Vejamos que as proposições dos dois principais documentos do Concílio são complementares. Em ambos está a atenção com a identidade da Igreja e sua tarefa junto à humanidade de ser porta voz da missão de Jesus Cristo, que veio para salvar todo o homem e o homem todo. A ação pastoral tem aqui um forte apelo, não só para a salvação da alma, nem menos para integridade só corporal e temporal do humano. Quando falamos numa dinâmica pastoral que considere essa dimensão integral do ser humano, nos remetemos uma ecologia humana, a uma pastoral integral e integrante. Nos voltamos, sem dúvida, para a importância da espiritualidade da prática pastoral para que não nos tornemos funcionários do sagrado, com uma ação pastoral fria e sem atração, com psicologismos superficiais e temporalidade sem transcendência. Ou pior, com viés pelagiano ou gnóstico, que se voltam para a ‘vontade de poder’ da razão ou da vontade . Neste sentido, podemos falar de uma urgente espiritualidade cristã e eclesial para o bom êxito da genuína pastoral da Igreja especificamente pensada, planejada e realizada, com uma ordem paradigmática e programática, que está no fato de que todos somos chamados a ser ‘discípulos missionários, graças a nossa consagração no batismo .

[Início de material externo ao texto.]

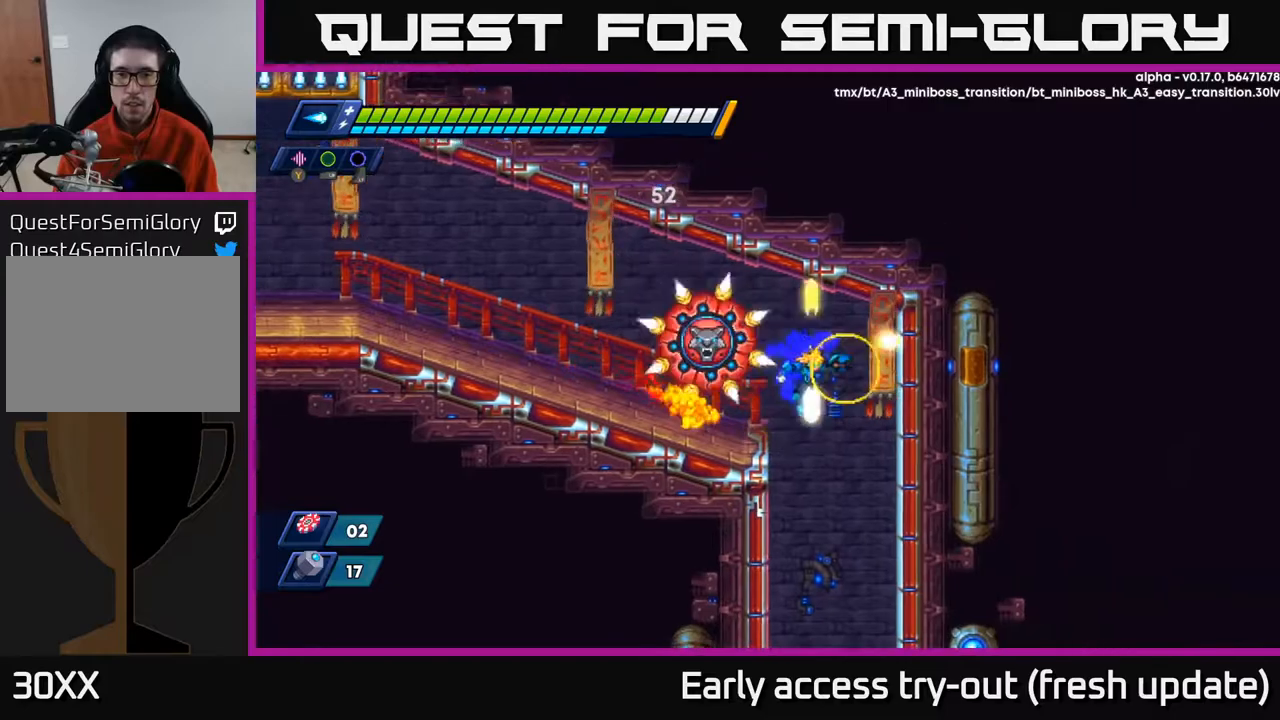
{"buttons": ["X", "DPAD_RIGHT"], "left_stick": "center", "right_stick": "center", "events": [[33, "X", "up"], [133, "DPAD_RIGHT", "up"], [167, "DPAD_LEFT", "down"], [200, "X", "down"], [217, "DPAD_LEFT", "up"], [250, "X", "up"], [317, "X", "down"], [483, "DPAD_RIGHT", "down"]]}
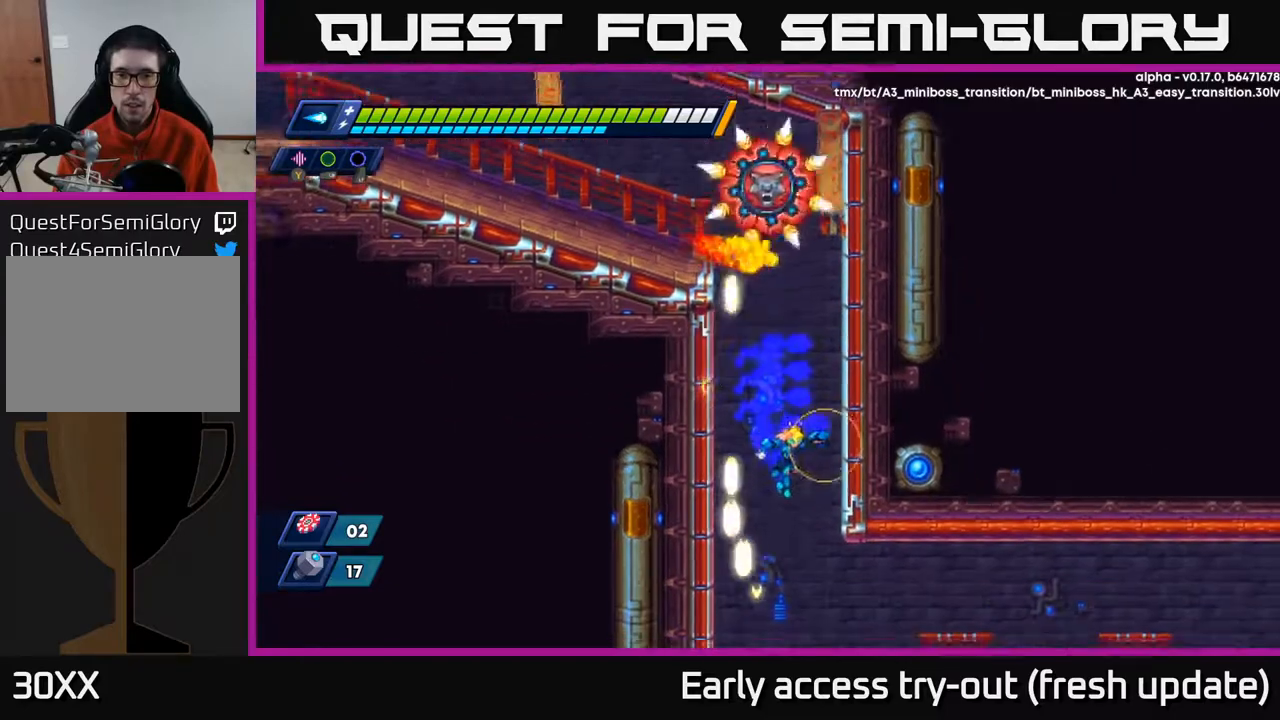
{"buttons": ["X"], "left_stick": "center", "right_stick": "center", "events": [[33, "DPAD_RIGHT", "up"], [133, "X", "up"], [200, "X", "down"], [250, "X", "up"], [333, "X", "down"], [400, "X", "up"], [483, "X", "down"]]}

O interessante também ter presente o que significa espiritualidade, sempre mantendo o elo que tem sido proposto a partir do capítulo dez do evangelista João. Pensemos espiritualidade como todo processo de crescimento, da inautenticidade à relação concreta com Deus e à posse de sua verdade como imagem de Deus. A experiência Deus acontece de fato na espiritualidade contemporânea não só como o coroamento do caminho espiritual, mas também como a característica-chave de comportamento ao longo desse caminho. A experiência pastoral necessita desse caminho para ser qualificada como ação do discípulo missionário de Jesus Cristo. Não há a intenção de percorrermos as denominações e escolas que ao longo da história do cristianismo foram construindo essas características, que mesmo com suas múltiplas formas, sempre tiveram sua base de sustentação o Evangelho. É importante frisar esse aspecto. A espiritualidade cristã sempre tem sua fundamentação no Evangelho. A própria prática pastoral deve partir ‘sempre’ dele para ser autenticamente cristã e eclesial. Deste modo, a relação entre espiritualidade e pastoral vai sendo uma das impostações a serem pensadas para que no mundo atual, o olhar da Igreja como ‘pastora’, hospital de campanha e mãe e mestra sejam o rosto a ser contemplado por quem está dentro e fora dela, a fim de que a sua credibilidade seja uma conquista do seu testemunho.


Por fim, lembrar que essa relação é exigente e nos coloca num estado de prontidão constante, tendo sempre na pedagogia de Jesus e nos seus ensinamentos as possibilidades a serem percorridas para que espiritualidade e pastoral sejam indissociáveis (cf. Lc 9). As urgências da missão no tempo presente esperam isso de todos nós. Assim o seja!